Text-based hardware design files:

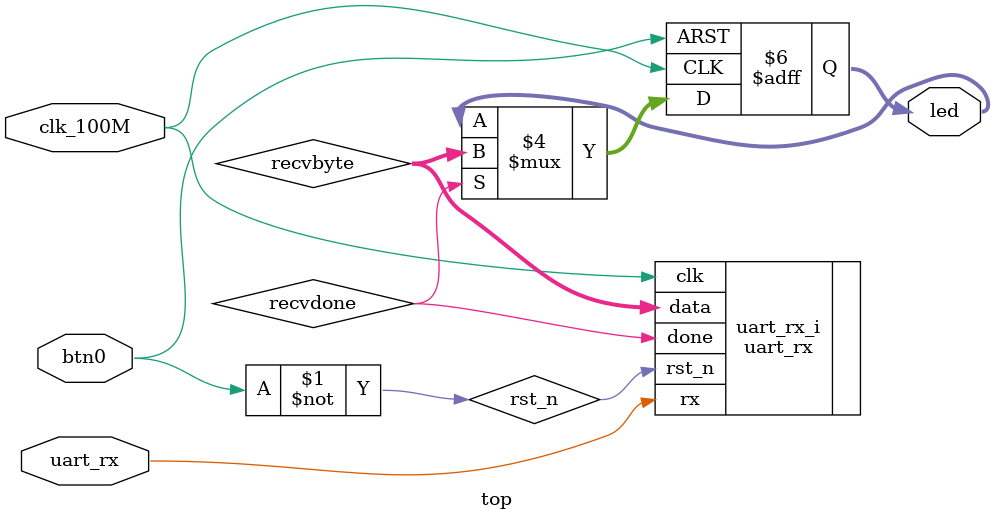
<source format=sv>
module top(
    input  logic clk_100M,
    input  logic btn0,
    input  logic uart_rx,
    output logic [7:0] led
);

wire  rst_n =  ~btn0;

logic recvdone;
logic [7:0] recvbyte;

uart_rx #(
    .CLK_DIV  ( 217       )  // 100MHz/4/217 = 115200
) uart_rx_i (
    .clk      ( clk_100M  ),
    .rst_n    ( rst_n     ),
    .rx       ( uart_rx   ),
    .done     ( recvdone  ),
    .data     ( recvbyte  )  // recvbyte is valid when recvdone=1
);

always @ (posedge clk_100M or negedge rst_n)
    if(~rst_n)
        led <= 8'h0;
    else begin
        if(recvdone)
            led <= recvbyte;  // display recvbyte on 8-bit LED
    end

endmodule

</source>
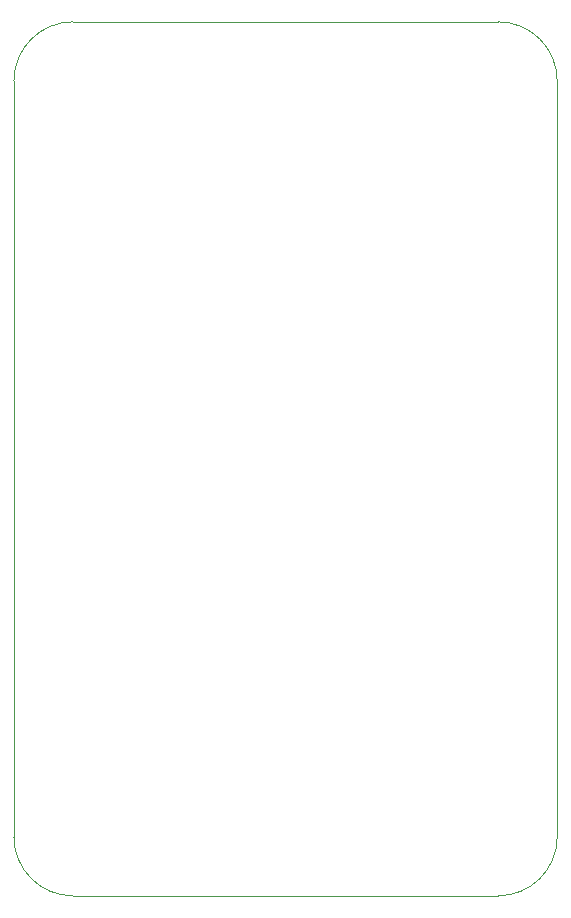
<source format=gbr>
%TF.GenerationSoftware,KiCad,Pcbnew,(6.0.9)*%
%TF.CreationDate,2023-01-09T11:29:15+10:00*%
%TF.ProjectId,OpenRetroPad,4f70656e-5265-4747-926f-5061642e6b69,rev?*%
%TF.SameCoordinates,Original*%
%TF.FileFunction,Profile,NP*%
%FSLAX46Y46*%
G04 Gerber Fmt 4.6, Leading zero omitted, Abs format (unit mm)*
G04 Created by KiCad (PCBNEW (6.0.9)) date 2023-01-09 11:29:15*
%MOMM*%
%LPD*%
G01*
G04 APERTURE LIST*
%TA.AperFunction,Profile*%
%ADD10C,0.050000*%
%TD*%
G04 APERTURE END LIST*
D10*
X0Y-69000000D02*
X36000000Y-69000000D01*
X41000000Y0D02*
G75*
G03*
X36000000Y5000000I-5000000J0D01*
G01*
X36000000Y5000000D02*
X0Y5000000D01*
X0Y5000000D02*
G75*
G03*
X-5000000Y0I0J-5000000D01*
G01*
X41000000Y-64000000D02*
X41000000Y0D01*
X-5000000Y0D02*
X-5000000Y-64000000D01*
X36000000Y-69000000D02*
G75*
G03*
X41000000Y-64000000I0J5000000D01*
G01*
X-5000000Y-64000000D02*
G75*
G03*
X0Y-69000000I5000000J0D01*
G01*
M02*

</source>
---
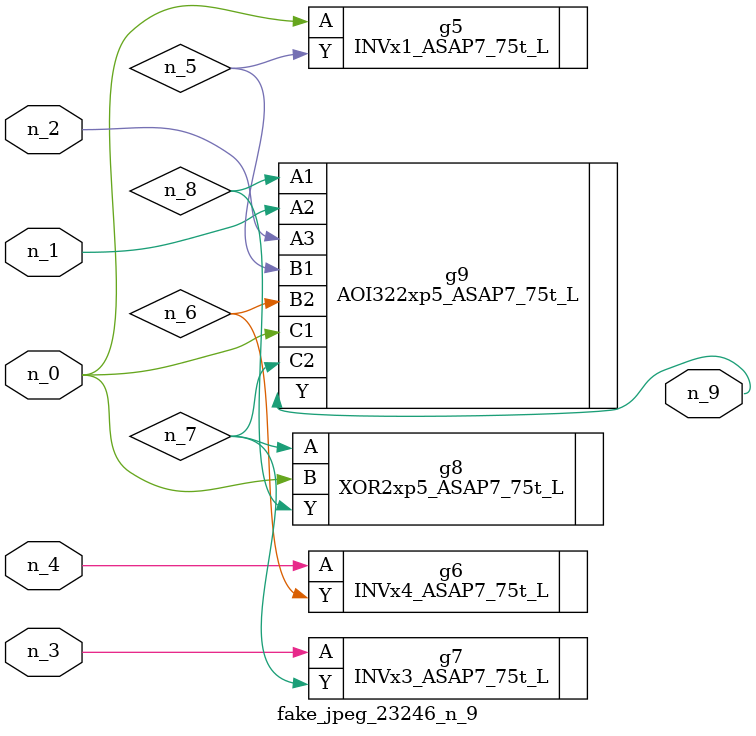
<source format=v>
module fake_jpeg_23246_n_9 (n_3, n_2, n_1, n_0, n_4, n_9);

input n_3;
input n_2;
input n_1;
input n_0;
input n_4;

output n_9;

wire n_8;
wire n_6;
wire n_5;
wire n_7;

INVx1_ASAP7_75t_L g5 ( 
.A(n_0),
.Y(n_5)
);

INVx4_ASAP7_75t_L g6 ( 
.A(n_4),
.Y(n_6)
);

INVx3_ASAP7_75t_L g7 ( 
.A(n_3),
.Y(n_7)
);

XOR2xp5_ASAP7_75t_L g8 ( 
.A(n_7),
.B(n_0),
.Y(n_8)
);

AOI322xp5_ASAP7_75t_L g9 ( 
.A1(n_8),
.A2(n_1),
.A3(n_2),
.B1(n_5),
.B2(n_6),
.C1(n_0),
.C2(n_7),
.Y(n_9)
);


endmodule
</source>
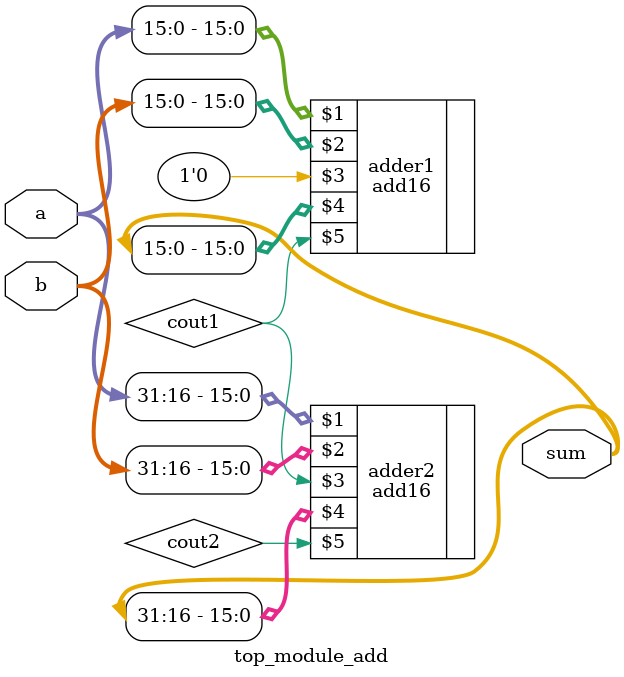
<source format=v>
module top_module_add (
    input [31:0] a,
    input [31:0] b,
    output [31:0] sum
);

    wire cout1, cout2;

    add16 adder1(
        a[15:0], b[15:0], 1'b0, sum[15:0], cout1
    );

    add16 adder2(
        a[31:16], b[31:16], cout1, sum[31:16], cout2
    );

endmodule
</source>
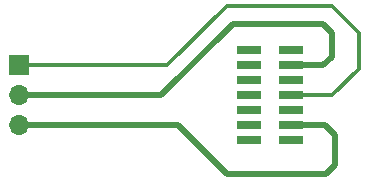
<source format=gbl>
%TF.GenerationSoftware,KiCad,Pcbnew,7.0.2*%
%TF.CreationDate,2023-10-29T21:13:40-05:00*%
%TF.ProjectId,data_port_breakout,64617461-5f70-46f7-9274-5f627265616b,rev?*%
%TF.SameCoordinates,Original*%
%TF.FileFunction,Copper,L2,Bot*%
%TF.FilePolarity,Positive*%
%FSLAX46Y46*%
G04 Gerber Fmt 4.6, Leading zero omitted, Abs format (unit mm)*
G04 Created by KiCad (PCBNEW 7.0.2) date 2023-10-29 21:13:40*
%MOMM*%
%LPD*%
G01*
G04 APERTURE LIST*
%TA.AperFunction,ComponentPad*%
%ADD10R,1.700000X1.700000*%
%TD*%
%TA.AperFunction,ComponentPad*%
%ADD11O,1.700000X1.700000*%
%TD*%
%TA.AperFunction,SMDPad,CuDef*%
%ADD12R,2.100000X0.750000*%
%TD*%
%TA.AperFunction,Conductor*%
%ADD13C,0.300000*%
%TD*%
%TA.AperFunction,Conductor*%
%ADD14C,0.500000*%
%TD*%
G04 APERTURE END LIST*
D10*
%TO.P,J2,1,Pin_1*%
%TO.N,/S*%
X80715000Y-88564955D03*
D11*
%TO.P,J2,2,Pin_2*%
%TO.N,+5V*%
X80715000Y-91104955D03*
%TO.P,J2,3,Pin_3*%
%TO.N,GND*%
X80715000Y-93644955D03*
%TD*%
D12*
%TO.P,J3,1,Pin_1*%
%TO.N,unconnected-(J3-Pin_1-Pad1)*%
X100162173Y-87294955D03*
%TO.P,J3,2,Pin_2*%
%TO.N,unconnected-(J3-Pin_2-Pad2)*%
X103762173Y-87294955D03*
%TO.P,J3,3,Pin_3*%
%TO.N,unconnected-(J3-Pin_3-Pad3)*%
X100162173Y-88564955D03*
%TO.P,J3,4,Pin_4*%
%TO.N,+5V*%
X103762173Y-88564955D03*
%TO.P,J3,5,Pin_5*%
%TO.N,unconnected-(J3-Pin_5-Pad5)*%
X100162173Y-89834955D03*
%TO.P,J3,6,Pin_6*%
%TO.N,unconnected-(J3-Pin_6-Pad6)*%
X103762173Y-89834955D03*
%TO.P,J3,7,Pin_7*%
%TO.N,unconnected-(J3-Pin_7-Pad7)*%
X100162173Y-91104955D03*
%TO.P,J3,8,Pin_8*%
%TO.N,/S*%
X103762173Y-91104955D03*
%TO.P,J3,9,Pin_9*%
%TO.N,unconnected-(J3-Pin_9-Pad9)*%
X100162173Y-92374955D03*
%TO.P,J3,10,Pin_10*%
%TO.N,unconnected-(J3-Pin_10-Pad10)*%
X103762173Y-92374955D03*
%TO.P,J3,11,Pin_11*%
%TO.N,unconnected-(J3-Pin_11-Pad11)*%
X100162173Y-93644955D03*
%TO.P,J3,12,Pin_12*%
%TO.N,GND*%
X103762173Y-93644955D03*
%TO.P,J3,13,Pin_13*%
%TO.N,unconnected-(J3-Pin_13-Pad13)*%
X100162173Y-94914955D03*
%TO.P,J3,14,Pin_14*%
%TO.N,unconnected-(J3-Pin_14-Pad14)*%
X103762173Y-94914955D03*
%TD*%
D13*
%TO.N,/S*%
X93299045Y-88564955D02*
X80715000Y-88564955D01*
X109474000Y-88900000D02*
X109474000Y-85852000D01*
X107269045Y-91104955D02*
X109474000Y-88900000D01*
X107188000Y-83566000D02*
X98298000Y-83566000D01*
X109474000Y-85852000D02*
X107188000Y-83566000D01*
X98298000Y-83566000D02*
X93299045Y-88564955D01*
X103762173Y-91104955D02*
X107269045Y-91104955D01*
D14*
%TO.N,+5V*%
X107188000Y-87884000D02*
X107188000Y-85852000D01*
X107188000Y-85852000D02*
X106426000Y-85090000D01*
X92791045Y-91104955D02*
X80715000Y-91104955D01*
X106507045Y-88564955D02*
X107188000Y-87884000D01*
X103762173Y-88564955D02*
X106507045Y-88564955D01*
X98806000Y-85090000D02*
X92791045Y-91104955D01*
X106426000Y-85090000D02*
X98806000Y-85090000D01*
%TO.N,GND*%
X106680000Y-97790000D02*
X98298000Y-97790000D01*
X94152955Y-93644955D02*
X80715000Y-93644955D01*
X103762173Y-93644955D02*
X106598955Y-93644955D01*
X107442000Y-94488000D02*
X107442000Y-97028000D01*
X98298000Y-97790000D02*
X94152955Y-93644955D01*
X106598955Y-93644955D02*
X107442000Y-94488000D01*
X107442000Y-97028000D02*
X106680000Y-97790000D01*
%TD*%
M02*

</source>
...
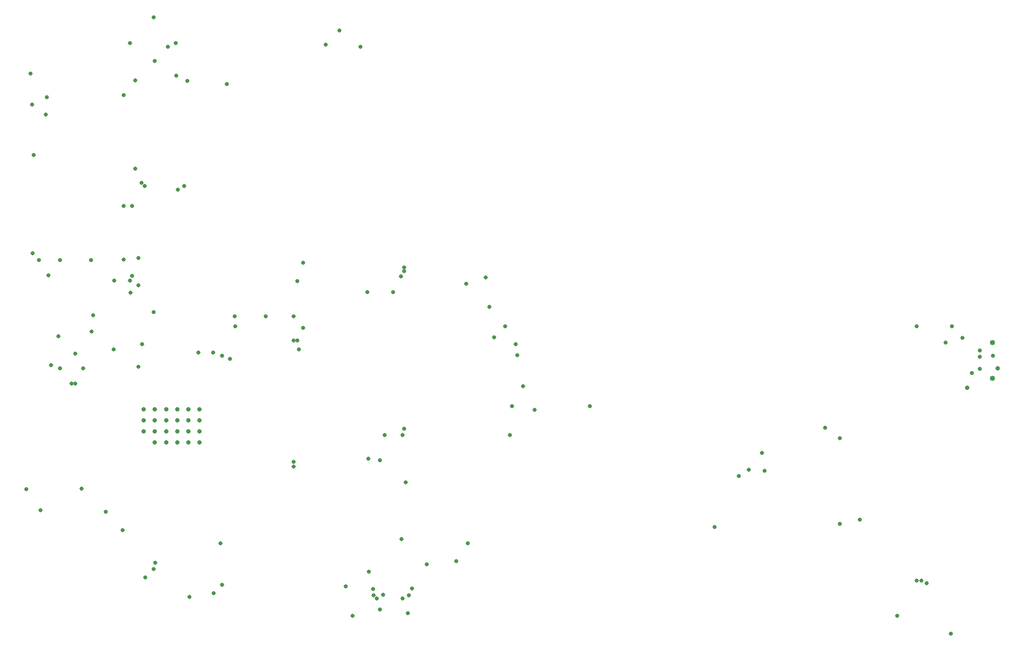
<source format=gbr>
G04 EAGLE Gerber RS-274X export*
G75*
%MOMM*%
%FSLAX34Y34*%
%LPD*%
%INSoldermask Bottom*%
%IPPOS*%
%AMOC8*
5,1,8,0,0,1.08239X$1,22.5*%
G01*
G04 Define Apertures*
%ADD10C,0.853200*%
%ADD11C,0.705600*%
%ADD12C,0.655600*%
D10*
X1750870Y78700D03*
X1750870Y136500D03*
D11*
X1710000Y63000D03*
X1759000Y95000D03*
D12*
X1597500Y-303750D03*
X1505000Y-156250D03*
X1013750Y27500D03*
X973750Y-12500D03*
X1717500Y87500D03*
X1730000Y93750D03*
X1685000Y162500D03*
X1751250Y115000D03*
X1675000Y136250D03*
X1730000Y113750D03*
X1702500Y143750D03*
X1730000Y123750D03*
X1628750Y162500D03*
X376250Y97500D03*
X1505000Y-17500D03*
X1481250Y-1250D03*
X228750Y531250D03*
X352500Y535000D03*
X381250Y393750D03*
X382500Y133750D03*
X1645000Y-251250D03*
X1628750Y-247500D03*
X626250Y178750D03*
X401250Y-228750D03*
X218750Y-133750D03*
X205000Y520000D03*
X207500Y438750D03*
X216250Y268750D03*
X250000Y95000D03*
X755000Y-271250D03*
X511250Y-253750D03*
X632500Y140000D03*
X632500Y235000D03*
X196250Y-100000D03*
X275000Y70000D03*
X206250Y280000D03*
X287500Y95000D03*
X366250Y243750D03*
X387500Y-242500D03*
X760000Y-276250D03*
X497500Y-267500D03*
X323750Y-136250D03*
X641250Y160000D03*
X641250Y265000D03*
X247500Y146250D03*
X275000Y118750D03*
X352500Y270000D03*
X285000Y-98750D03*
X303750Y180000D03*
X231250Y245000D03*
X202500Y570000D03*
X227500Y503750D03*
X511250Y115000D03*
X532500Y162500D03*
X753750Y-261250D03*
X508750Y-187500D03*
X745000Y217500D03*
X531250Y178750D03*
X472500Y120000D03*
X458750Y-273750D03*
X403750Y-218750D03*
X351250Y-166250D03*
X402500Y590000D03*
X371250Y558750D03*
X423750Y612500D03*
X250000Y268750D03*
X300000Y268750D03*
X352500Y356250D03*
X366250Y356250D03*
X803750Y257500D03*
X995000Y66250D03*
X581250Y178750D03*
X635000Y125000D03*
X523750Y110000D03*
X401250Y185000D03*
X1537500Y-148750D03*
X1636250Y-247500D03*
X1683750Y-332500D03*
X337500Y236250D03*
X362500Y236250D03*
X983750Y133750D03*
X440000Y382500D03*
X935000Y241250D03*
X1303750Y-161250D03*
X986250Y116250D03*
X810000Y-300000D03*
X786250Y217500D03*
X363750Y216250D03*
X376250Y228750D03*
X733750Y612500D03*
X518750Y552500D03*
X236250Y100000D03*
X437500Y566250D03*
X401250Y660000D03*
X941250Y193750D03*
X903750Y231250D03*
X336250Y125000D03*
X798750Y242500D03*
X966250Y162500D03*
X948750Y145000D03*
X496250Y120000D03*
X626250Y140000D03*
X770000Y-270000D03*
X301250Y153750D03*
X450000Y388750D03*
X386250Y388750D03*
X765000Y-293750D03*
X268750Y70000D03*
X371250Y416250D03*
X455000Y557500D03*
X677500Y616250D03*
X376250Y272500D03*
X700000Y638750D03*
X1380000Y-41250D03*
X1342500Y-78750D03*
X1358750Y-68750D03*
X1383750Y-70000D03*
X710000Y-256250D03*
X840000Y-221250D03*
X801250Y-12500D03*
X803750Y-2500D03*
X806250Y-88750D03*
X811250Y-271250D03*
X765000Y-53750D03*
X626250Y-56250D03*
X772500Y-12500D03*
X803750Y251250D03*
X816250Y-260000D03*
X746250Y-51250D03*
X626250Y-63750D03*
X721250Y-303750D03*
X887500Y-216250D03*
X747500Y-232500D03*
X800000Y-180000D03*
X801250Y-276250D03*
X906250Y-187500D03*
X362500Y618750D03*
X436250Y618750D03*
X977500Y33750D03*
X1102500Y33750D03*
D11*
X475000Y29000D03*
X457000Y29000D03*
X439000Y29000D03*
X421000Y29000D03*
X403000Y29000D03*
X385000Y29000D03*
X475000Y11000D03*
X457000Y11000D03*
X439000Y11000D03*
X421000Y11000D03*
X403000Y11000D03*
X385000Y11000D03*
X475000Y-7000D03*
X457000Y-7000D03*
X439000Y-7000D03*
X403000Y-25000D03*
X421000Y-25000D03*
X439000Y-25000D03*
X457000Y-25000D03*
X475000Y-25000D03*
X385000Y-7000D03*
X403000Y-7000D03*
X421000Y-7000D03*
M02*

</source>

Problem description: If a line above contains the word "FileFunction", list it.

Answer box:
%TF.FileFunction,Profile,NP*%
%TF.FileFunction,Copper,L2,Bot*%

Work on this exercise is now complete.